BRANO DI PARTENZA.

== == ==

TIM: quando Telecom Italia cercò di acquistare Apple. L’incontro con Steve Jobs
Disastro Telecom Italia. Eppure ci fu un momento in cui l’attuale TIM organizzò una spedizione a Cupertino per convincere Steve Jobs a venderle Apple.
C’è stato un tempo in cui Telecom Italia ha pensato di acquistare Apple. “No, non è un refuso”: inizia così l’articolo di Bloomberg, dedicato a quegli anni in cui Telecom Italia era un gigante italiano di tutto successo, a fronte di una Apple che sgomitava per cercare di battere la rivale che, a quei tempi, era IBM (International Business Machines).
Erano i tempi in cui nessuno avrebbe potuto immaginare che la società co-fondata da Steve Jobs, nel corso dei due decenni successivi, sarebbe stata la prima quotata in Borsa a vantare una capitalizzazione di 1 trilione di dollari per poi, quest’anno, centrare l’ambita soglia di $3 trilioni.
La notizia dell’ingresso di Apple nell’Olimpo $3 trillions è stata diffusa pochi giorni fa, quando le azioni del colosso dell’iPhone hanno fatto la storia, del gruppo e della stessa Wall Street.
Era il 2 agosto del 2018, quando la Big Tech di Steve Jobs diventava ufficialmente la prima società a valere $1 trilione di dollari, raggiungendo per la prima volta una soglia che sarebbe stata centrata successivamente anche da altre colleghe Big Tech.
Chiamarle Big Tech oggi non è neanche più sufficiente, visto che la febbre AI ha fatto scattare il valore di mercato complessivo dei cosi ribattezzati Magnifici 7 a un valore pari a tre volte il Pil della Germania.
25 anni fa Telecom Italia propose a Steve Jobs di acquistare Apple
Eppure, 25 anni fa, ricorda Bloomberg nell’articolo “Telecom Italia Once Tried to Buy Apple, Now It Is in Trouble. Here’s Why”, Apple rischiava di essere fagocitata addirittura da Telecom Italia.

== == ==

Estratti da una raccolta di dati.
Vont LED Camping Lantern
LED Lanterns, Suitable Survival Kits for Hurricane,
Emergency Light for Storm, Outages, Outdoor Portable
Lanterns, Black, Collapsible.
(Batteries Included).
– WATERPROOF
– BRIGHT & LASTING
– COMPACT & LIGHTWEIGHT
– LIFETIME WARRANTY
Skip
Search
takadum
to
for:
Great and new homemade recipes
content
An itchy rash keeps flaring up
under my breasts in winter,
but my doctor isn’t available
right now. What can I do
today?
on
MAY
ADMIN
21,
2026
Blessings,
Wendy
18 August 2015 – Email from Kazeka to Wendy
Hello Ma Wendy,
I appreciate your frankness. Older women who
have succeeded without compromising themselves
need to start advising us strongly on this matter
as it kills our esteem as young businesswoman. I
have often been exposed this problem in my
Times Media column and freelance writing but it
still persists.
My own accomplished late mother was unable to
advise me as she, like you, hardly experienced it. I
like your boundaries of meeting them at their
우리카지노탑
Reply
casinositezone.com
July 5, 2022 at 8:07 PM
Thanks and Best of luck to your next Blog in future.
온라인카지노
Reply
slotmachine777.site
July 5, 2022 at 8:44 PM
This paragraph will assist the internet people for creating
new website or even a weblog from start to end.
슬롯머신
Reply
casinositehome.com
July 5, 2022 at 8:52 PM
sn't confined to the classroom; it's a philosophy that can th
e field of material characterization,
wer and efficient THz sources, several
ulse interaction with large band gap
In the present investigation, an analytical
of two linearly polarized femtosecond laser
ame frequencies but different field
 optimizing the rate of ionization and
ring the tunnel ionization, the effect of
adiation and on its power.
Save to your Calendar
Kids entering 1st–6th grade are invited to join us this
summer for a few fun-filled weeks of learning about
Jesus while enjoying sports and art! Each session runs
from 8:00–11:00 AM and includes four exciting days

== == ==

COSA FARE.
A. Elenca tutte le aziende tecnologiche o di telecomunicazioni nominate nel brano su Telecom Italia e Apple.
B. Ricopia fedelmente il passo del brano su Telecom Italia e Apple che comincia con "25 anni fa Telecom" e termina con "da Telecom Italia.".

RISPOSTE PER VOCE.
A. Telecom Italia (TIM), Apple, IBM (International Business Machines)

B.
25 anni fa Telecom Italia propose a Steve Jobs di acquistare Apple
Eppure, 25 anni fa, ricorda Bloomberg nell’articolo “Telecom Italia Once Tried to Buy Apple, Now It Is in Trouble. Here’s Why”, Apple rischiava di essere fagocitata addirittura da Telecom Italia.